Published: Tuesday 15th December 2020

Furloughed jobs at risk of automation have been identified in a report released this week. The report was organised by the Fabien Society and Community Trade Union and conducted over two years. The report comes as coronavirus continues to drive workplace change and increase redundancies. The pandemic is combining with the increase in automation technology to hit some sectors twice as hard. The report revealed hospitality, leisure and retail have the highest risk of jobs being replaced by machines. Findings from the report showed nearly 61% of furloughed jobs were in sectors with the highest risk of automation. This is causing many people to ask, ‘is my job at risk of automation?’

Lots of robotic arms to highlight furloughed jobs at risk of automation

The ugly side of remote working

Remote working allows a growing number of people to work effectively at home. However, whilst the emergence of new technology is helping to protect millions of jobs, it is also ringing a death knell for many others. Such new technology, combined with physical-distance requirements and online shopping, is forcing companies to change how they operate. Such changes are predicted to be long-lasting, both for industry and society. The report revealed 5.9 million people from a total of 9.6 million people currently furloughed could be affected. With many of these jobs at high risk of automation. Such a seismic change in many different industries is causing fears of mass unemployment and further increases in inequality.

Finger pressing a new career button to highlight furloughed jobs at risk of automation

Jobs at risk of automation – what is being done?

The report calls on the UK government to increase job and skills support to help people retrain and get back to work. This will enable many people to move away from jobs at risk of automation and towards those referred to as ‘viable’. Women, younger and older workers, ethnic minorities and the disables were identified as groups most at risk. It is therefore these groups that need the most help in finding jobs least at risk of automation. The UK government has begun to respond to the issue of how automation threatens jobs. The Kickstart scheme is a £2bn project designed to help young people gain valuable work skills and experience. The scheme was unveiled by the chancellor, Rishi Sunak, and is aimed at 16-24-year olds. The scheme involves providing the wages of all additional new starters that companies take on for a period of at least six months.

Union Jack purse with the words 'job support scheme' to highlight furloughed jobs at risk of automation.

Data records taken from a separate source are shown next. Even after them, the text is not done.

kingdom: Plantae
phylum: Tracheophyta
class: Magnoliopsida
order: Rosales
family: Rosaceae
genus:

The government must do more

The authors of the report say the government must do more to protect jobs at risk of automation. The report recommends free training be offered to every worker furloughed before the scheme ends in March 2021. The government is also advised to expand its Kickstart scheme to those over the age of 25. Further recommendations included providing people with guaranteed choices of either a job, training or full-time education. The report concludes that more must be done to prevent large parts of the working population from falling further behind. It also stressed the dangers of long-term structural unemployment and low pay that automation and the effects of the pandemic will cause.